_WHAT YOU WILL DO:_ In the entries below, from the line with "From Tinder to" up to and including the last line of the entries, change "perfect" to "ideal" and reproduce those lines with everything else unchanged. Leave out the pictures.

_SUPPLIED MATERIAL:_
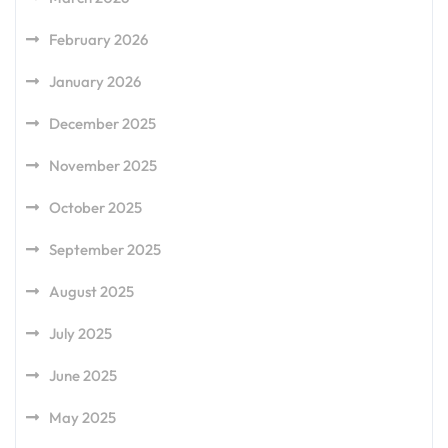
February 2026
January 2026
December 2025
November 2025
October 2025
September 2025
August 2025
July 2025
June 2025
May 2025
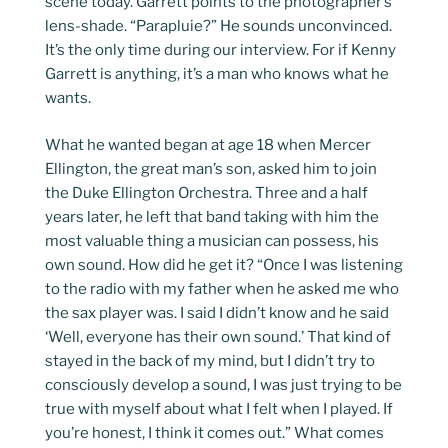
scene today. Garrett points to the photographer’s
lens-shade. “Parapluie?” He sounds unconvinced.
It’s the only time during our interview. For if Kenny
Garrett is anything, it’s a man who knows what he
wants.
What he wanted began at age 18 when Mercer
Ellington, the great man’s son, asked him to join
the Duke Ellington Orchestra. Three and a half
years later, he left that band taking with him the
most valuable thing a musician can possess, his
own sound. How did he get it? “Once I was listening
to the radio with my father when he asked me who
the sax player was. I said I didn’t know and he said
‘Well, everyone has their own sound.’ That kind of
stayed in the back of my mind, but I didn’t try to
consciously develop a sound, I was just trying to be
true with myself about what I felt when I played. If
you’re honest, I think it comes out.” What comes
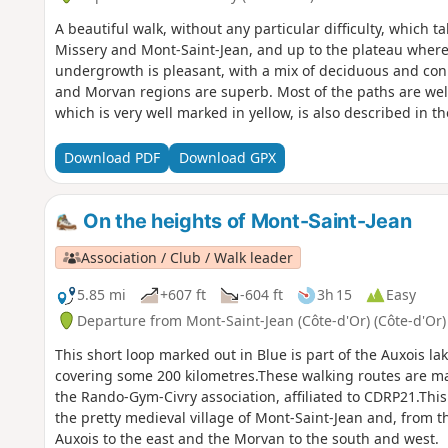
A beautiful walk, without any particular difficulty, which t
Missery and Mont-Saint-Jean, and up to the plateau where 
undergrowth is pleasant, with a mix of deciduous and coni
and Morvan regions are superb. Most of the paths are wel
which is very well marked in yellow, is also described in t
Précy-sous-Thil Tourist Office.
Download PDF
Download GPX
On the heights of Mont-Saint-Jean
Association / Club / Walk leader
5.85 mi
+607 ft
-604 ft
3h 15
Easy
Departure from Mont-Saint-Jean (Côte-d'Or) (Côte-d'Or)
This short loop marked out in Blue is part of the Auxois l
covering some 200 kilometres.These walking routes are m
the Rando-Gym-Civry association, affiliated to CDRP21.This
the pretty medieval village of Mont-Saint-Jean and, from t
Auxois to the east and the Morvan to the south and west.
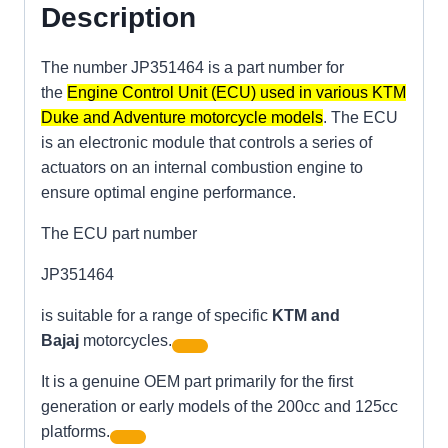
Description
The number JP351464 is a part number for
the
Engine Control Unit (ECU) used in various KTM
Duke and Adventure motorcycle models
. The ECU
is an electronic module that controls a series of
actuators on an internal combustion engine to
ensure optimal engine performance.
The ECU part number
JP351464
is suitable for a range of specific
KTM and
Bajaj
motorcycles.
It is a genuine OEM part primarily for the first
generation or early models of the 200cc and 125cc
platforms.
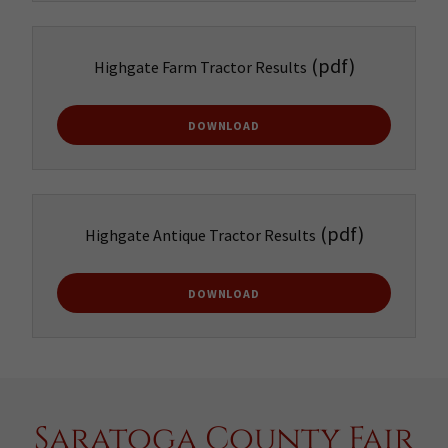
(pdf)
Highgate Farm Tractor Results
DOWNLOAD
(pdf)
Highgate Antique Tractor Results
DOWNLOAD
Saratoga County Fair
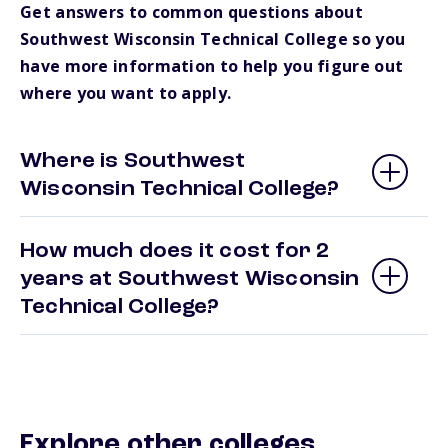
Get answers to common questions about
Southwest Wisconsin Technical College so you
have more information to help you figure out
where you want to apply.
Where is Southwest
Wisconsin Technical College?
How much does it cost for 2
years at Southwest Wisconsin
Technical College?
Explore other colleges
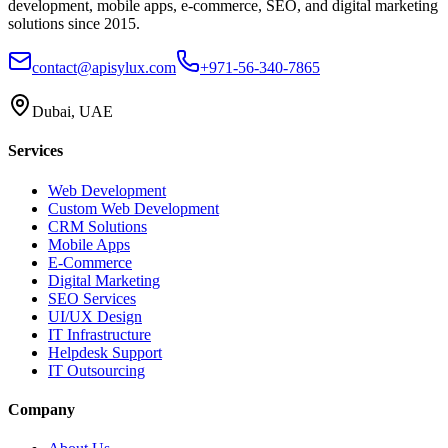
development, mobile apps, e-commerce, SEO, and digital marketing
solutions since 2015.
contact@apisylux.com
+971-56-340-7865
Dubai, UAE
Services
Web Development
Custom Web Development
CRM Solutions
Mobile Apps
E-Commerce
Digital Marketing
SEO Services
UI/UX Design
IT Infrastructure
Helpdesk Support
IT Outsourcing
Company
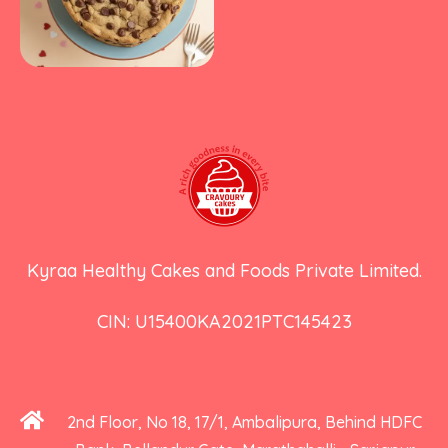
Kyraa Healthy Cakes and Foods Private Limited.
CIN: U15400KA2021PTC145423
2nd Floor, No 18, 17/1, Ambalipura, Behind HDFC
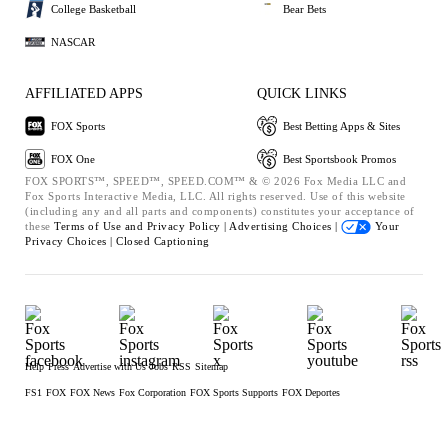
College Basketball
Bear Bets
NASCAR
AFFILIATED APPS
QUICK LINKS
FOX Sports
Best Betting Apps & Sites
FOX One
Best Sportsbook Promos
FOX SPORTS™, SPEED™, SPEED.COM™ & © 2026 Fox Media LLC and
Fox Sports Interactive Media, LLC. All rights reserved. Use of this website
(including any and all parts and components) constitutes your acceptance of
these
Terms of Use and
Privacy Policy |
Advertising Choices |
Your
Privacy Choices |
Closed Captioning
Help
Press
Advertise with Us
Jobs
RSS
Sitemap
FS1
FOX
FOX News
Fox Corporation
FOX Sports Supports
FOX Deportes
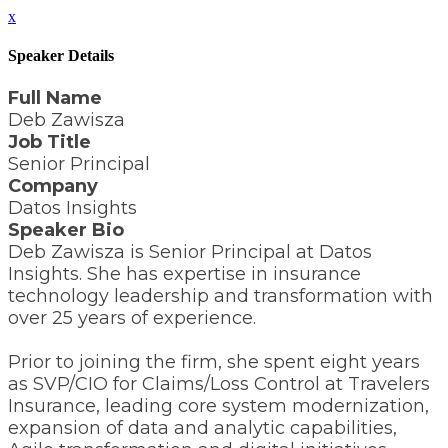
x
Speaker Details
Full Name
Deb Zawisza
Job Title
Senior Principal
Company
Datos Insights
Speaker Bio
Deb Zawisza is Senior Principal at Datos
Insights. She has expertise in insurance
technology leadership and transformation with
over 25 years of experience.
Prior to joining the firm, she spent eight years
as SVP/CIO for Claims/Loss Control at Travelers
Insurance, leading core system modernization,
expansion of data and analytic capabilities,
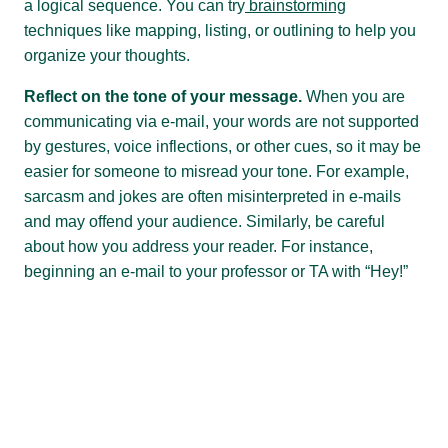
a logical sequence. You can try
brainstorming
techniques like mapping, listing, or outlining to help you
organize your thoughts.
Reflect on the tone of your message.
When you are
communicating via e-mail, your words are not supported
by gestures, voice inflections, or other cues, so it may be
easier for someone to misread your tone. For example,
sarcasm and jokes are often misinterpreted in e-mails
and may offend your audience. Similarly, be careful
about how you address your reader. For instance,
beginning an e-mail to your professor or TA with “Hey!”
might be perceived as being rude or presumptuous (as
in, “Hey you!”). If you’re unsure about how your e-mail
might be received, you might try reading it out loud to a
friend to test its tone.
Strive for clarity and brevity in your writing.
Have you
ever sent an e-mail that caused confusion and took at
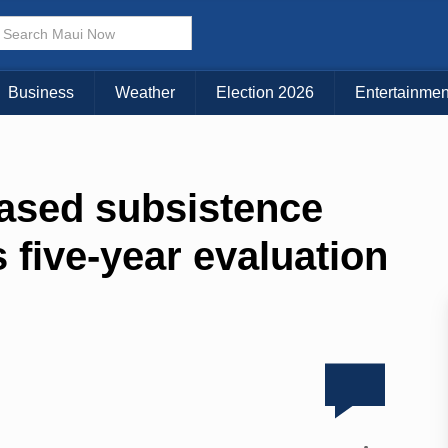
Business
Weather
Election 2026
Entertainmen
ased subsistence
 five-year evaluation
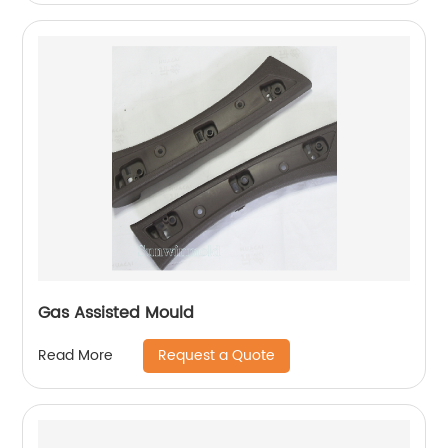
Gas Assisted Mould
Request a Quote
Read More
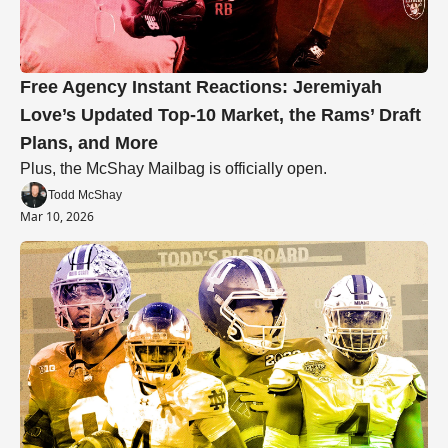
Free Agency Instant Reactions: Jeremiyah 
Love’s Updated Top-10 Market, the Rams’ Draft 
Plans, and More
Plus, the McShay Mailbag is officially open.
Todd McShay
Mar 10, 2026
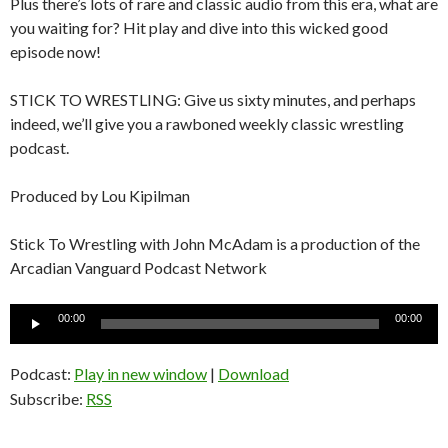
Plus there’s lots of rare and classic audio from this era, what are
you waiting for? Hit play and dive into this wicked good
episode now!
STICK TO WRESTLING: Give us sixty minutes, and perhaps
indeed, we’ll give you a rawboned weekly classic wrestling
podcast.
Produced by Lou Kipilman
Stick To Wrestling with John McAdam is a production of the
Arcadian Vanguard Podcast Network
Audio
00:00
00:00
Player
Podcast:
Play in new window
|
Download
Subscribe:
RSS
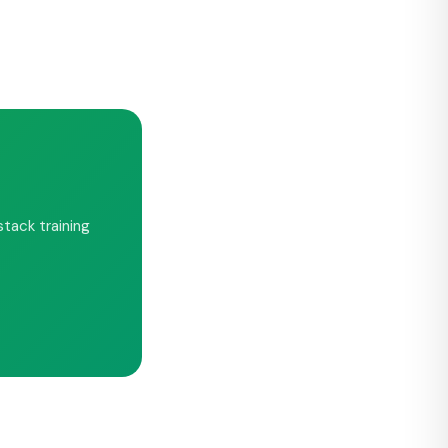
tack training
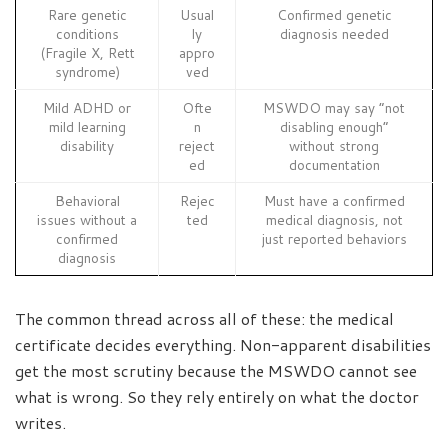
Rare genetic
Usual
Confirmed genetic
conditions
ly
diagnosis needed
(Fragile X, Rett
appro
syndrome)
ved
Mild ADHD or
Ofte
MSWDO may say “not
mild learning
n
disabling enough”
disability
reject
without strong
ed
documentation
Behavioral
Rejec
Must have a confirmed
issues without a
ted
medical diagnosis, not
confirmed
just reported behaviors
diagnosis
The common thread across all of these: the medical
certificate decides everything. Non-apparent disabilities
get the most scrutiny because the MSWDO cannot see
what is wrong. So they rely entirely on what the doctor
writes.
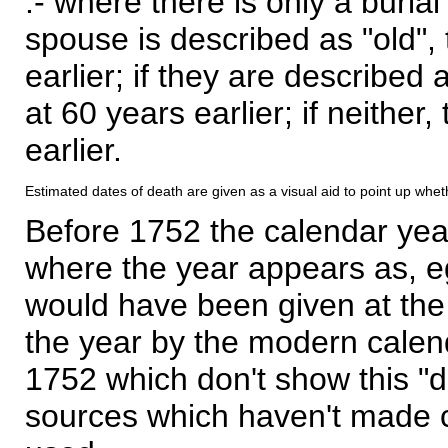
:- where there is only a burial
spouse is described as "old", 
earlier; if they are described 
at 60 years earlier; if neither,
earlier.
Estimated dates of death are given as a visual aid to point up whet
Before 1752 the calendar yea
where the year appears as, eg
would have been given at the 
the year by the modern calen
1752 which don't show this "
sources which haven't made 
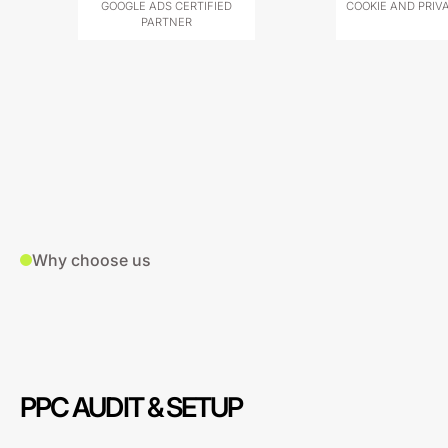
GOOGLE ADS CERTIFIED
COOKIE AND PRIV
PARTNER
Why choose us
PPC AUDIT & SETUP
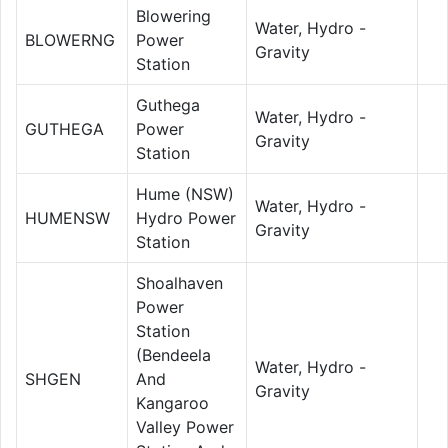
Blowering
Water, Hydro -
BLOWERNG
Power
Gravity
Station
Guthega
Water, Hydro -
GUTHEGA
Power
Gravity
Station
Hume (NSW)
Water, Hydro -
HUMENSW
Hydro Power
Gravity
Station
Shoalhaven
Power
Station
(Bendeela
Water, Hydro -
SHGEN
And
Gravity
Kangaroo
Valley Power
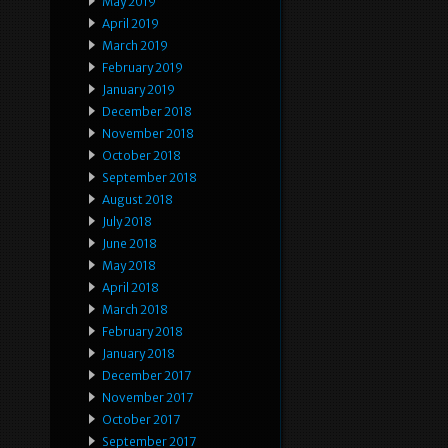
May 2019
April 2019
March 2019
February 2019
January 2019
December 2018
November 2018
October 2018
September 2018
August 2018
July 2018
June 2018
May 2018
April 2018
March 2018
February 2018
January 2018
December 2017
November 2017
October 2017
September 2017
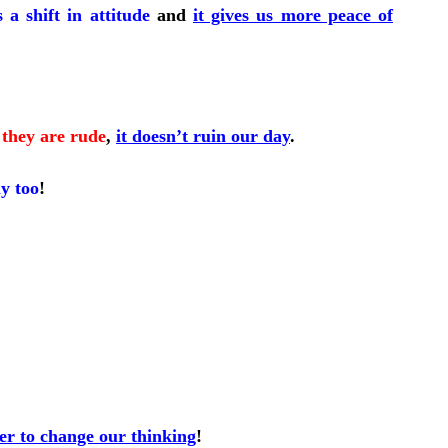
s a shift in attitude
and
it gives us more peace of
they are rude
,
it doesn’t ruin our day
.
ay too
!
ier to change our thinking
!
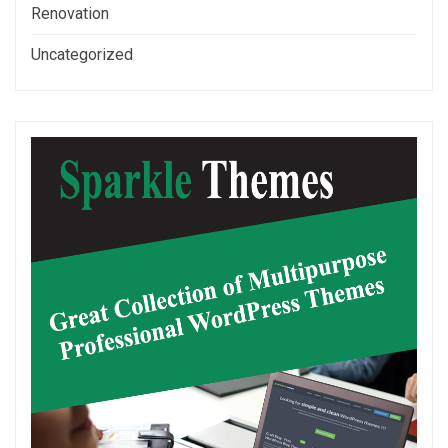
Renovation
Uncategorized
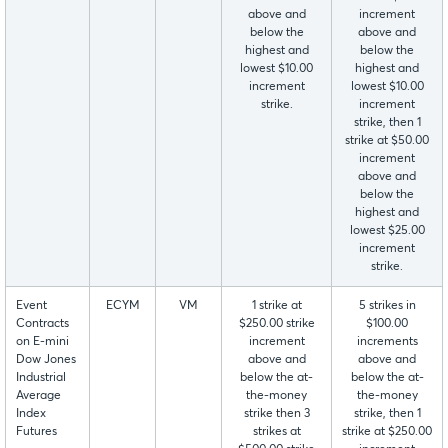
above and
increment
below the
above and
highest and
below the
lowest $10.00
highest and
increment
lowest $10.00
strike.
increment
strike, then 1
strike at $50.00
increment
above and
below the
highest and
lowest $25.00
increment
strike.
Event
ECYM
VM
1 strike at
5 strikes in
Contracts
$250.00 strike
$100.00
on E-mini
increment
increments
Dow Jones
above and
above and
Industrial
below the at-
below the at-
Average
the-money
the-money
Index
strike then 3
strike, then 1
Futures
strikes at
strike at $250.00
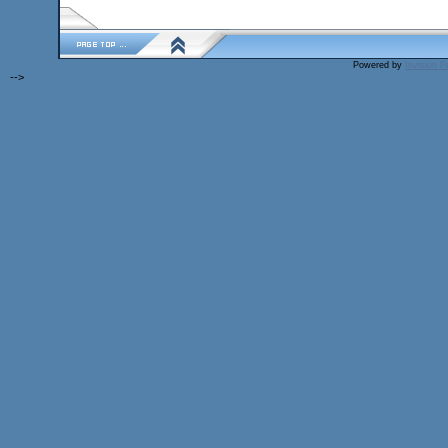
Powered by
Invision 
-->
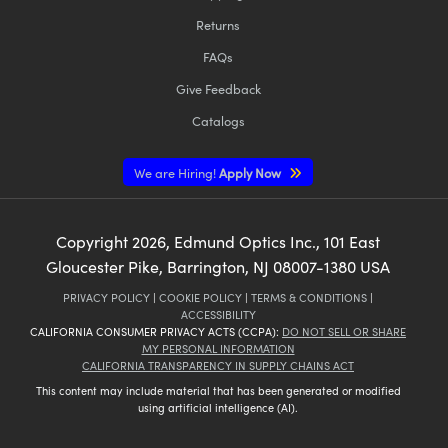
Returns
FAQs
Give Feedback
Catalogs
We are Hiring!
Apply Now
Copyright
2026
, Edmund Optics Inc., 101 East
Gloucester Pike, Barrington, NJ 08007-1380 USA
PRIVACY POLICY
|
COOKIE POLICY
|
TERMS & CONDITIONS
|
ACCESSIBILITY
CALIFORNIA CONSUMER PRIVACY ACTS (CCPA):
DO NOT SELL OR SHARE
MY PERSONAL INFORMATION
CALIFORNIA TRANSPARENCY IN SUPPLY CHAINS ACT
This content may include material that has been generated or modified
using artificial intelligence (AI).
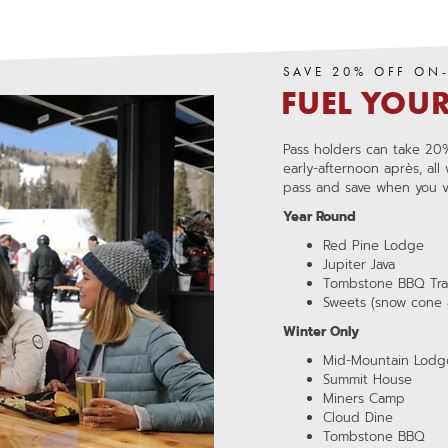
SAVE 20% OFF ON
FUEL YOU
,
opens
,
OPENS
in
Pass holders can take 20%
IN
a
early-afternoon après, all
A
pass and save when you vis
NEW
new
WINDOW
window
Year Round
Red Pine Lodge
Jupiter Java
Tombstone BBQ Trai
Sweets (snow cone 
Winter Only
Mid-Mountain Lodg
Summit House
Miners Camp
Cloud Dine
Tombstone BBQ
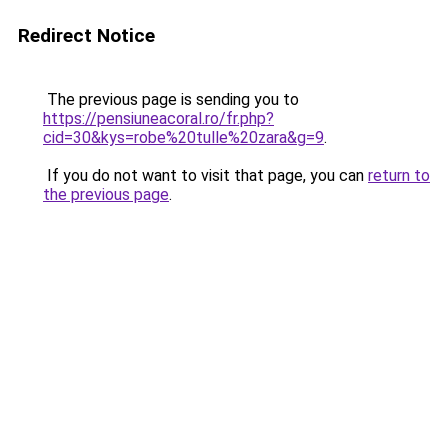
Redirect Notice
The previous page is sending you to
https://pensiuneacoral.ro/fr.php?
cid=30&kys=robe%20tulle%20zara&g=9
.
If you do not want to visit that page, you can
return to
the previous page
.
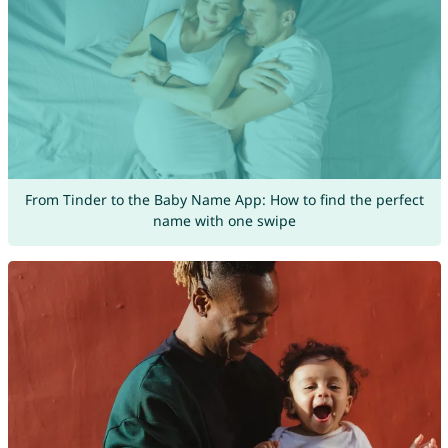
From Tinder to the Baby Name App: How to find the perfect
name with one swipe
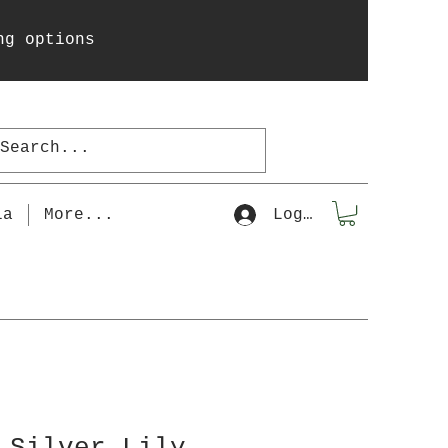
ng options
la
More...
Log In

_THE COMPLETED TASK:_
From Tinder to the Baby Name App: How to find the ideal
name with one swipe
ng options
la
More...
Log In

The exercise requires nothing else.